An exact copy of every entry is needed, without any of the pictures.

[GIVEN RECORDS]

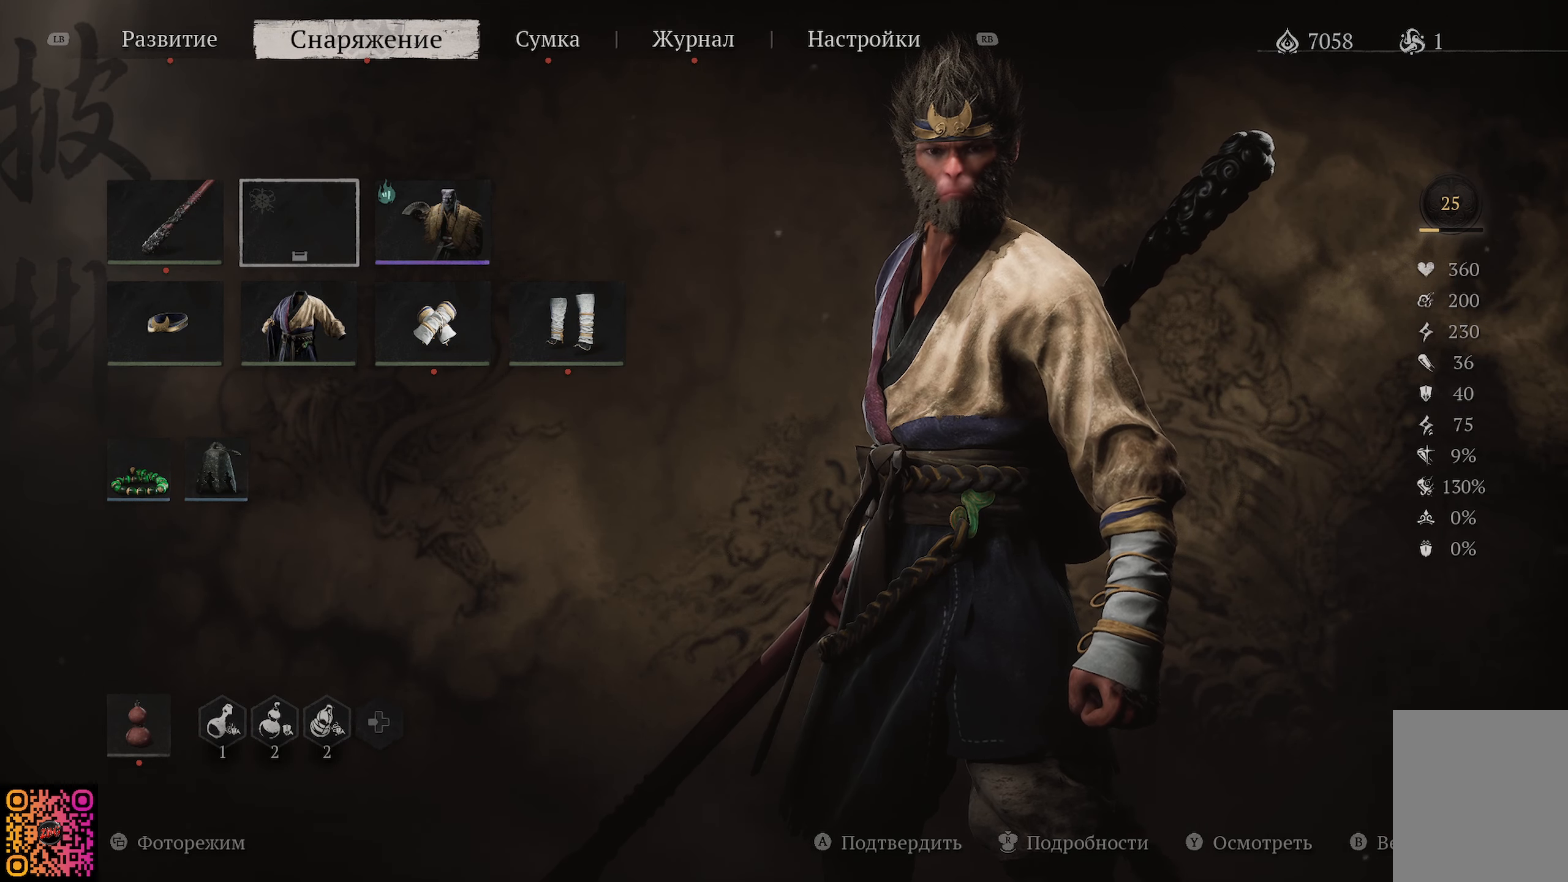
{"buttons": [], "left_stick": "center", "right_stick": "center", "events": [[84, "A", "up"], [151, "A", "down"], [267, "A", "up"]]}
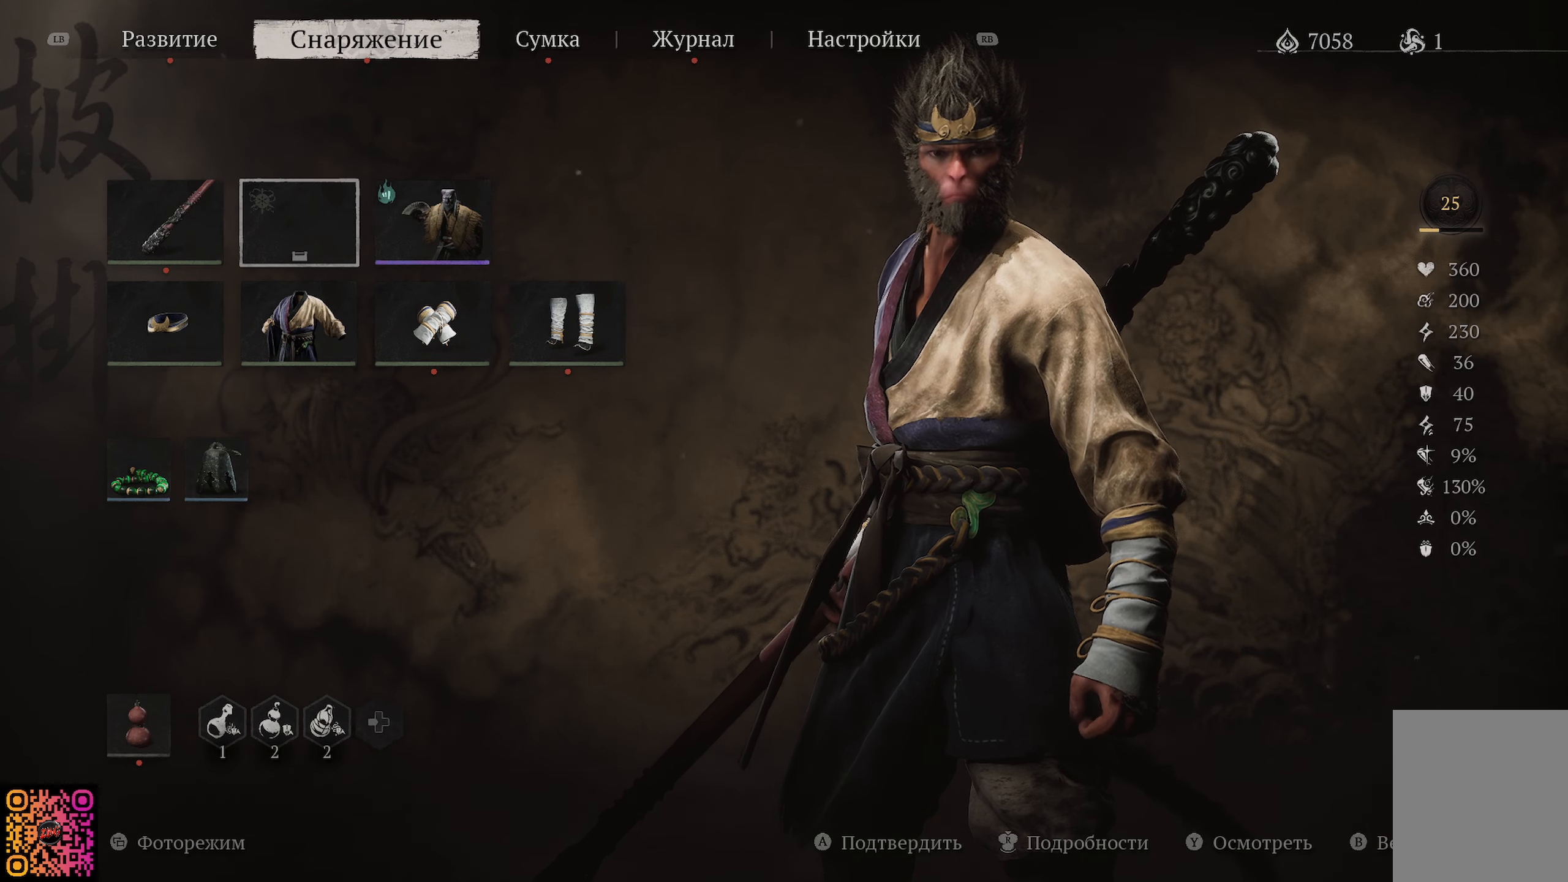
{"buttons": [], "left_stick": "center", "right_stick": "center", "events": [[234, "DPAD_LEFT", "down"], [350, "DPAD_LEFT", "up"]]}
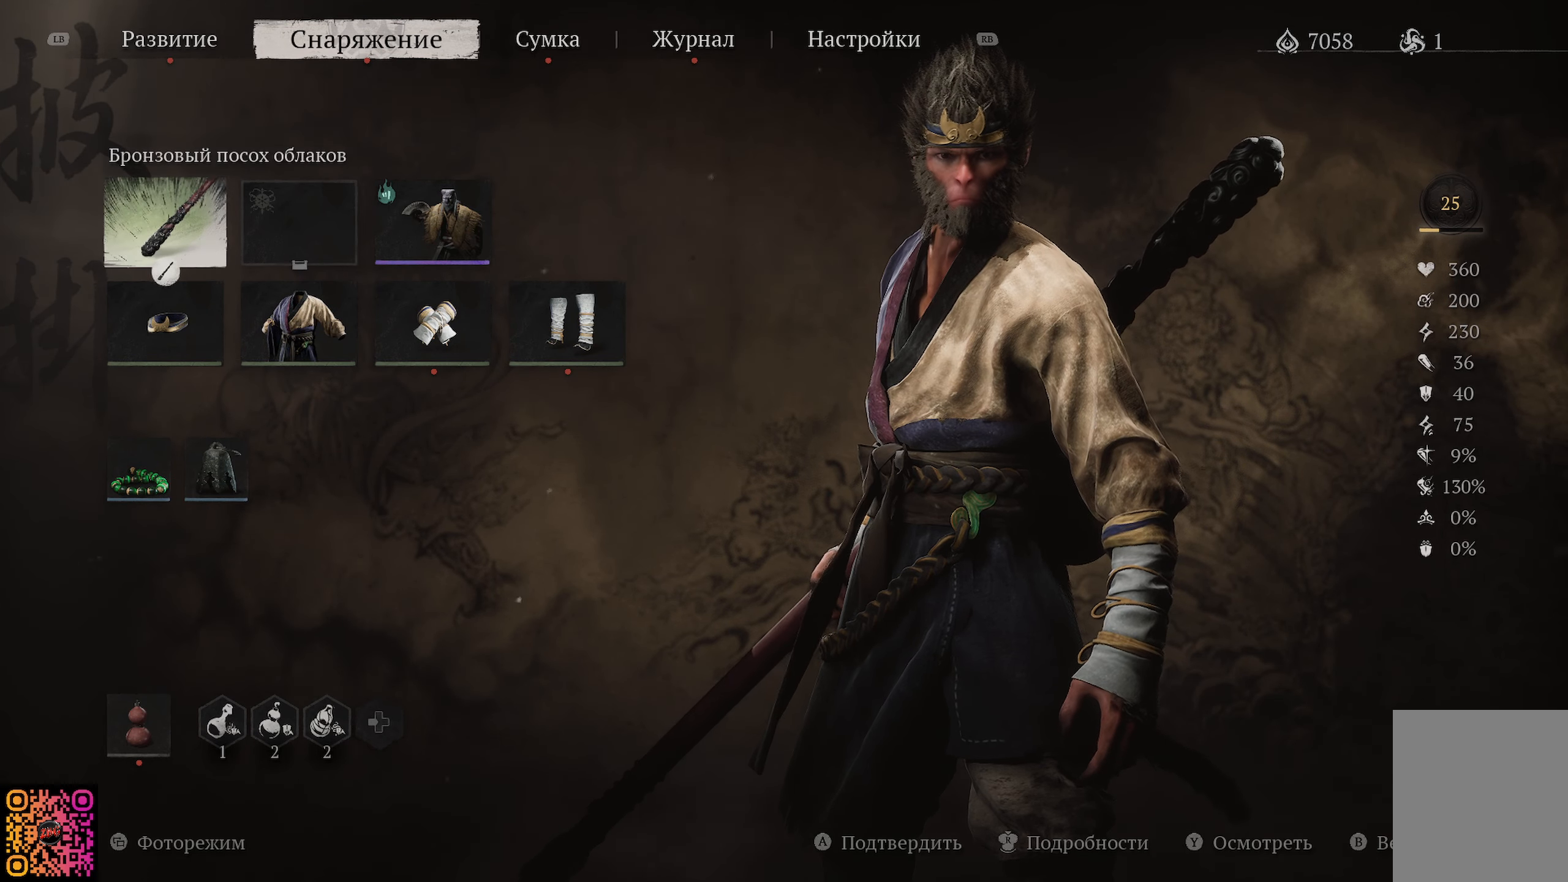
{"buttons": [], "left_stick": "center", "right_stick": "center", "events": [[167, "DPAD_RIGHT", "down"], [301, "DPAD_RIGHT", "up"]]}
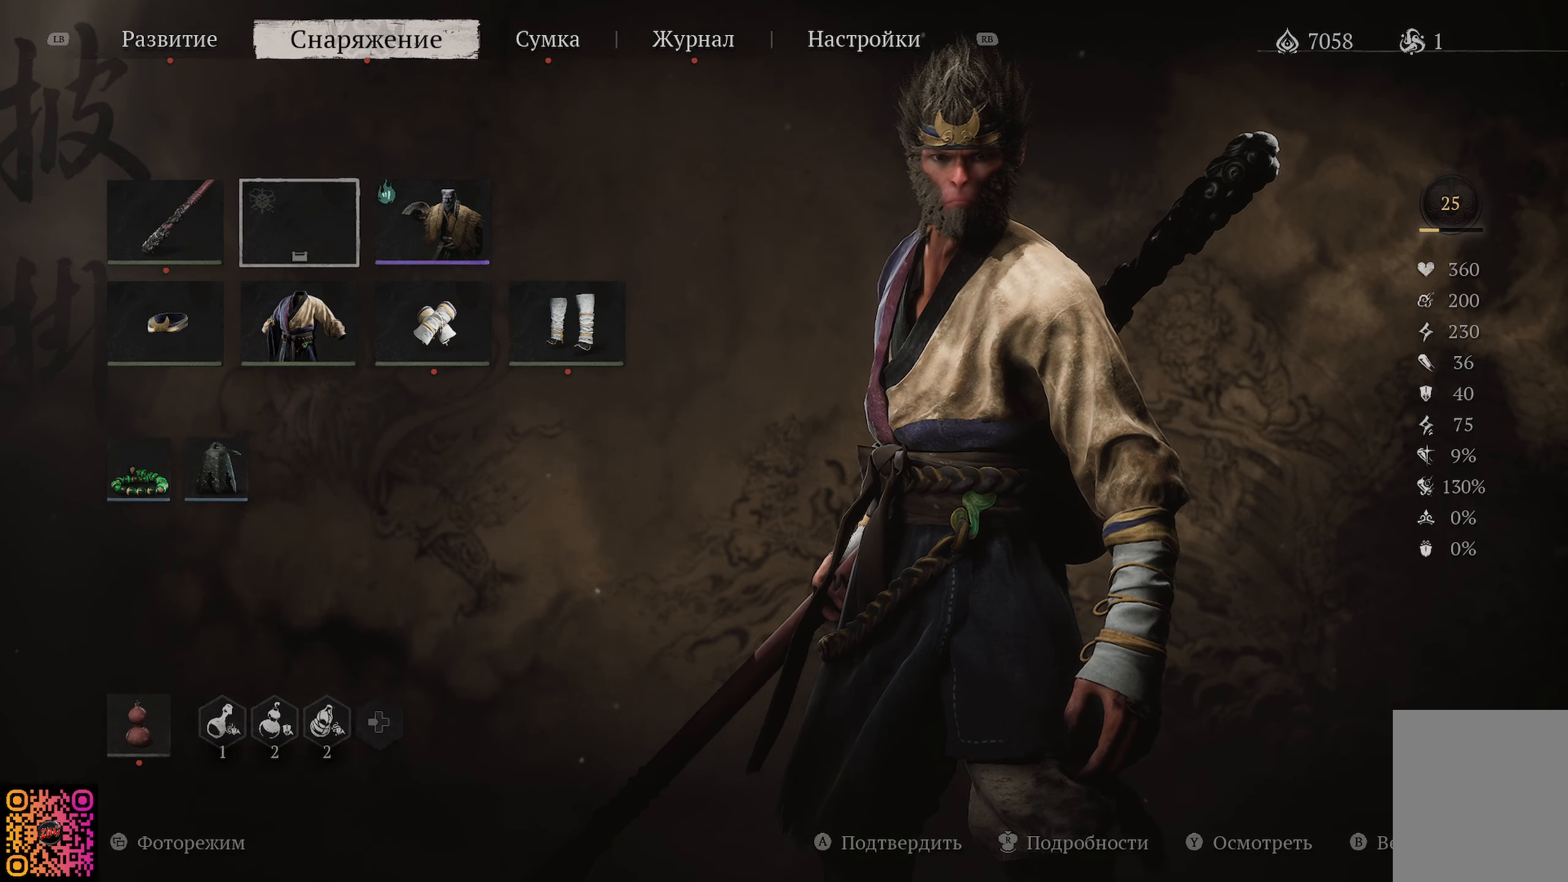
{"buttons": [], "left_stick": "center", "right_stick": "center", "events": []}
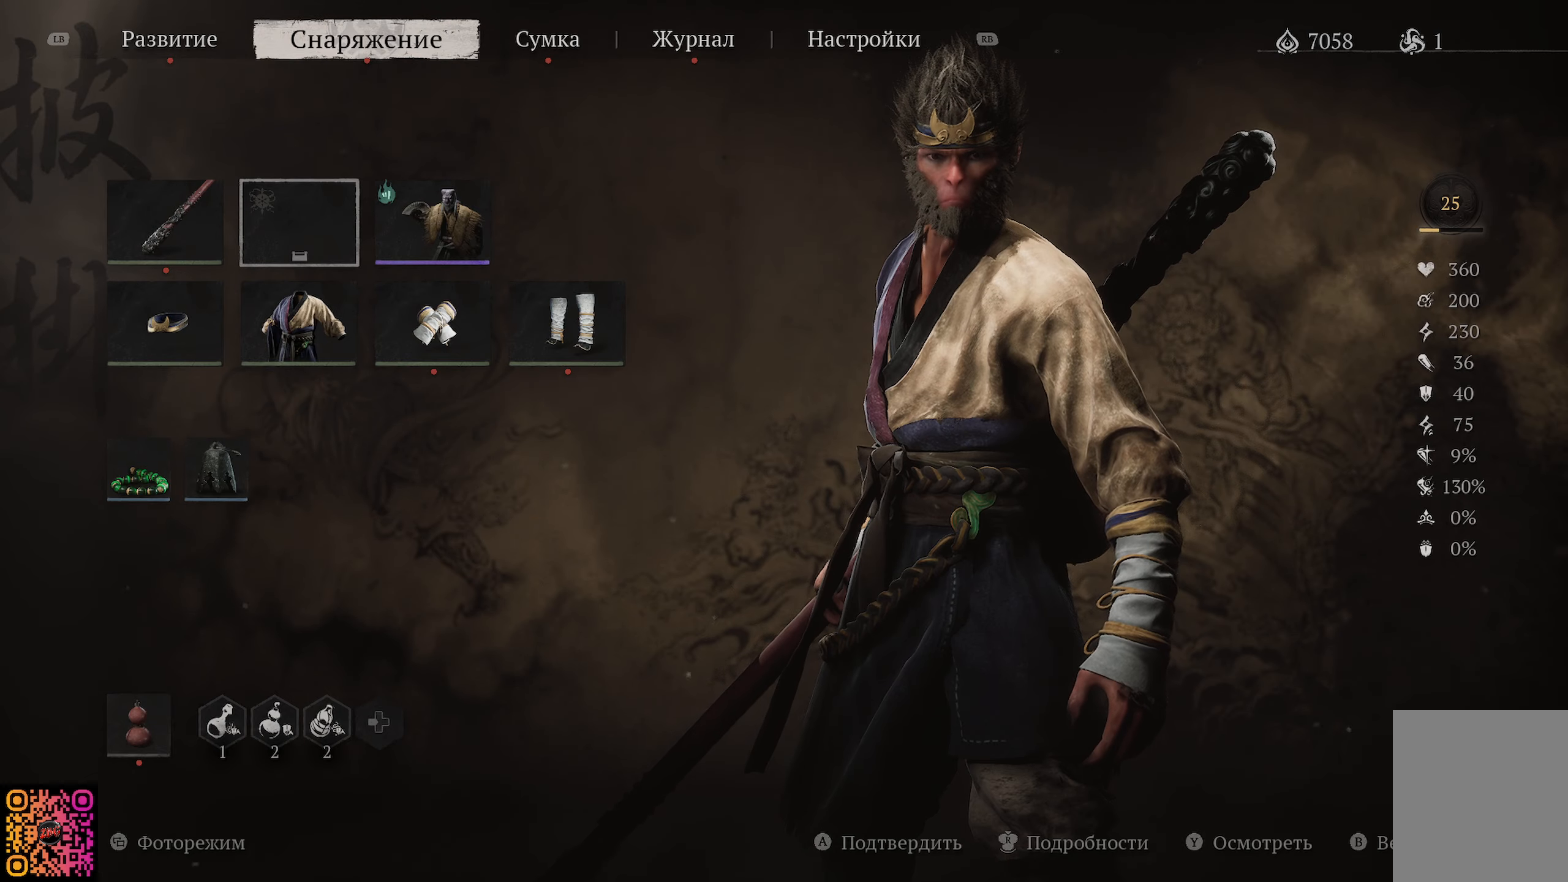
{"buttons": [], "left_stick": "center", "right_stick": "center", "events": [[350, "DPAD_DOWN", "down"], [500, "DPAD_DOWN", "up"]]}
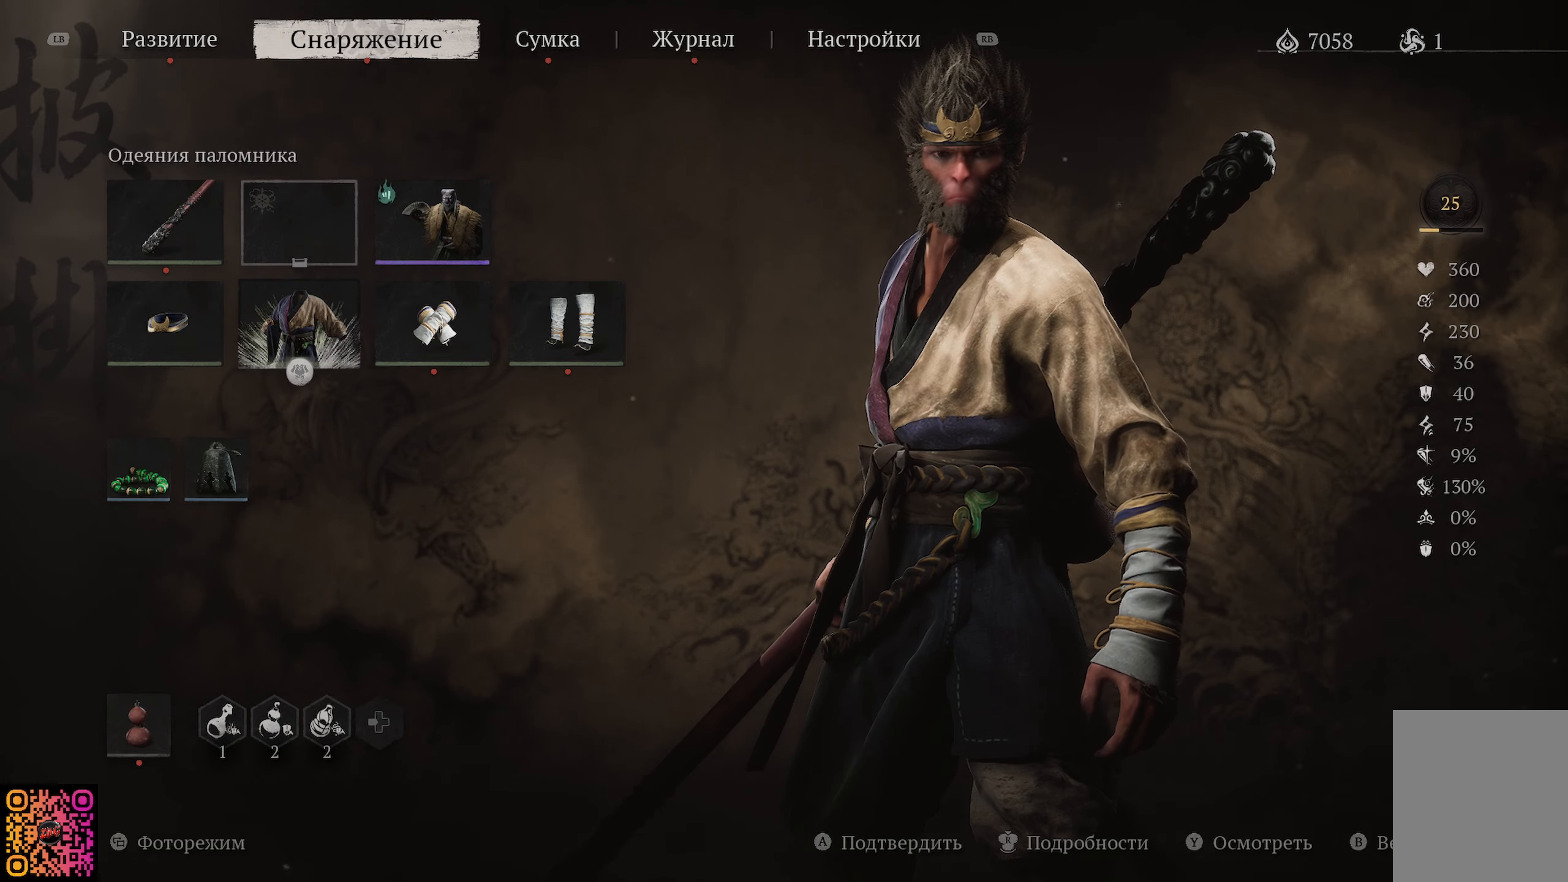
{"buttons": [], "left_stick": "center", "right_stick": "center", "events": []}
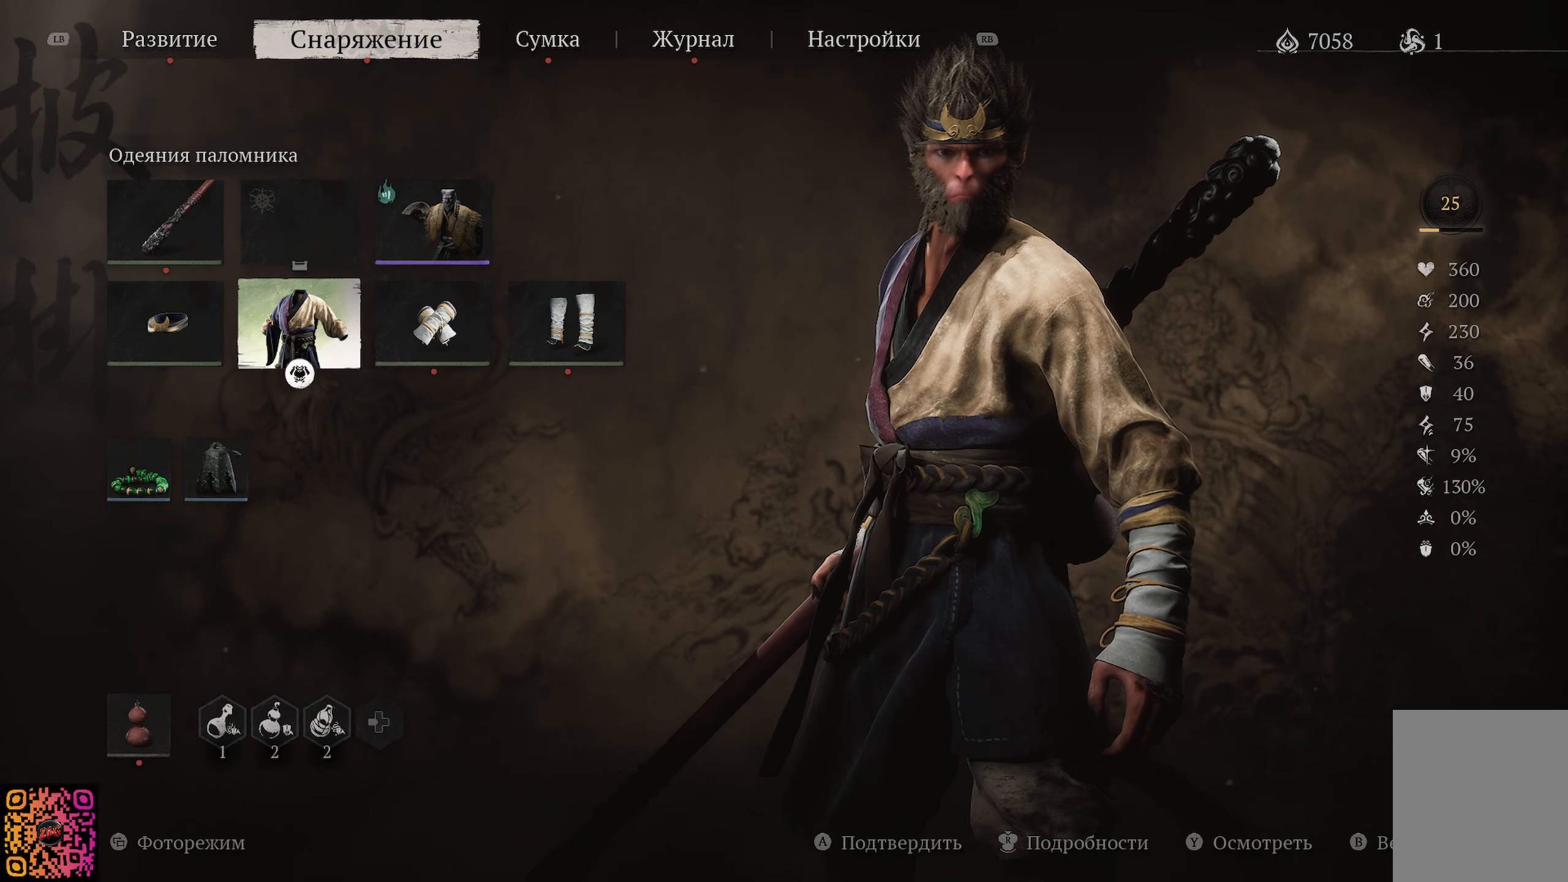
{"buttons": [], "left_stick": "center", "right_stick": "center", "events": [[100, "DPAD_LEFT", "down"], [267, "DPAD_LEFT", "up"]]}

[/GIVEN RECORDS]

• _RESPONSE FOR THIS EXERCISE_:
{"buttons": [], "left_stick": "center", "right_stick": "center", "events": [[84, "A", "up"], [151, "A", "down"], [267, "A", "up"]]}
{"buttons": [], "left_stick": "center", "right_stick": "center", "events": [[234, "DPAD_LEFT", "down"], [350, "DPAD_LEFT", "up"]]}
{"buttons": [], "left_stick": "center", "right_stick": "center", "events": [[167, "DPAD_RIGHT", "down"], [301, "DPAD_RIGHT", "up"]]}
{"buttons": [], "left_stick": "center", "right_stick": "center", "events": []}
{"buttons": [], "left_stick": "center", "right_stick": "center", "events": [[350, "DPAD_DOWN", "down"], [500, "DPAD_DOWN", "up"]]}
{"buttons": [], "left_stick": "center", "right_stick": "center", "events": []}
{"buttons": [], "left_stick": "center", "right_stick": "center", "events": [[100, "DPAD_LEFT", "down"], [267, "DPAD_LEFT", "up"]]}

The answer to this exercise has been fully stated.